Patients and methods: Patients with newly diagnosed stage II-IVA OPC or locoregionally recurrent OPC amenable to resection were included. Patients were randomized to two cycles of durvalumab or durvalumab + tremelimumab before surgery. The primary endpoint was change between baseline and resection specimen in CD8+TIL density between arms. Secondary endpoints included safety, response rate per RECIST, major pathologic response (MPR; ≤10% viable tumor cells) rate, and patient-reported outcomes.

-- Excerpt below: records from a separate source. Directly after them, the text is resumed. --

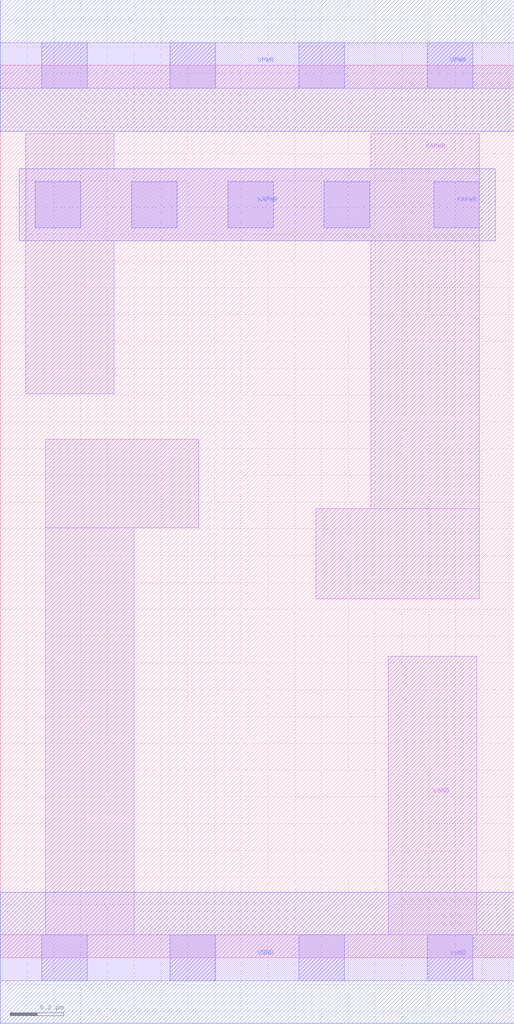
<source format=lef>
# Copyright 2020 The SkyWater PDK Authors
#
# Licensed under the Apache License, Version 2.0 (the "License");
# you may not use this file except in compliance with the License.
# You may obtain a copy of the License at
#
#     https://www.apache.org/licenses/LICENSE-2.0
#
# Unless required by applicable law or agreed to in writing, software
# distributed under the License is distributed on an "AS IS" BASIS,
# WITHOUT WARRANTIES OR CONDITIONS OF ANY KIND, either express or implied.
# See the License for the specific language governing permissions and
# limitations under the License.
#
# SPDX-License-Identifier: Apache-2.0

VERSION 5.7 ;
  NAMESCASESENSITIVE ON ;
  NOWIREEXTENSIONATPIN ON ;
  DIVIDERCHAR "/" ;
  BUSBITCHARS "[]" ;
UNITS
  DATABASE MICRONS 200 ;
END UNITS
MACRO sky130_fd_sc_lp__decapkapwr_4
  CLASS CORE SPACER ;
  SOURCE USER ;
  FOREIGN sky130_fd_sc_lp__decapkapwr_4 ;
  ORIGIN  0.000000  0.000000 ;
  SIZE  1.920000 BY  3.330000 ;
  SYMMETRY X Y R90 ;
  SITE unit ;
  PIN KAPWR
    DIRECTION INOUT ;
    USE POWER ;
    PORT
      LAYER li1 ;
        RECT 0.095000 2.105000 0.425000 2.675000 ;
        RECT 0.095000 2.675000 1.790000 2.945000 ;
        RECT 0.095000 2.945000 0.425000 3.075000 ;
        RECT 1.180000 1.340000 1.790000 1.675000 ;
        RECT 1.385000 1.675000 1.790000 2.675000 ;
        RECT 1.385000 2.945000 1.790000 3.075000 ;
      LAYER mcon ;
        RECT 0.130000 2.725000 0.300000 2.895000 ;
        RECT 0.490000 2.725000 0.660000 2.895000 ;
        RECT 0.850000 2.725000 1.020000 2.895000 ;
        RECT 1.210000 2.725000 1.380000 2.895000 ;
        RECT 1.620000 2.725000 1.790000 2.895000 ;
      LAYER met1 ;
        RECT 0.070000 2.675000 1.850000 2.945000 ;
    END
  END KAPWR
  PIN VGND
    DIRECTION INOUT ;
    USE GROUND ;
    PORT
      LAYER li1 ;
        RECT 0.000000 -0.085000 1.920000 0.085000 ;
        RECT 0.170000  0.085000 0.500000 1.605000 ;
        RECT 0.170000  1.605000 0.740000 1.935000 ;
        RECT 1.450000  0.085000 1.780000 1.125000 ;
      LAYER mcon ;
        RECT 0.155000 -0.085000 0.325000 0.085000 ;
        RECT 0.635000 -0.085000 0.805000 0.085000 ;
        RECT 1.115000 -0.085000 1.285000 0.085000 ;
        RECT 1.595000 -0.085000 1.765000 0.085000 ;
      LAYER met1 ;
        RECT 0.000000 -0.245000 1.920000 0.245000 ;
    END
  END VGND
  PIN VPWR
    DIRECTION INOUT ;
    USE POWER ;
    PORT
      LAYER li1 ;
        RECT 0.000000 3.245000 1.920000 3.415000 ;
      LAYER mcon ;
        RECT 0.155000 3.245000 0.325000 3.415000 ;
        RECT 0.635000 3.245000 0.805000 3.415000 ;
        RECT 1.115000 3.245000 1.285000 3.415000 ;
        RECT 1.595000 3.245000 1.765000 3.415000 ;
      LAYER met1 ;
        RECT 0.000000 3.085000 1.920000 3.575000 ;
    END
  END VPWR
END sky130_fd_sc_lp__decapkapwr_4

</source>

Results: Of 28 eligible patients (14/arm), 20 (71%) had newly diagnosed OPC, and 24 (86%) were p16-positive. The posttreatment to pretreatment median CD8+TIL density ratio was 1.31 for durvalumab and 1.15 for combination treatment (P = 0.97; 95% CI: -1.07-2.28). In each group, 6 patients (43%, 95% CI: 17.66-71.14) had a response. Eight patients (29%) had a MPR at the primary tumor and/or nodal metastases. Neither baseline CD8+TIL density nor PD-L1 expression level correlated with overall response, but a trend toward greater CD8+TIL change in patients with a MPR was seen (P = 0.059; 95% CI: -0.33-3.46). Four patients (14%) had grade ≥3 adverse events. At median follow-up time of 15.79 months, all patients were alive, and one had an additional recurrence.
Conclusions: Durvalumab + tremelimumab did not increase CD8+TIL density more than durvalumab alone did. The observed safety and activity support further investigation of neoadjuvant checkpoint inhibitor for OPC.
Trial registration: ClinicalTrials.gov NCT03144778.
©2020 American Association for Cancer Research.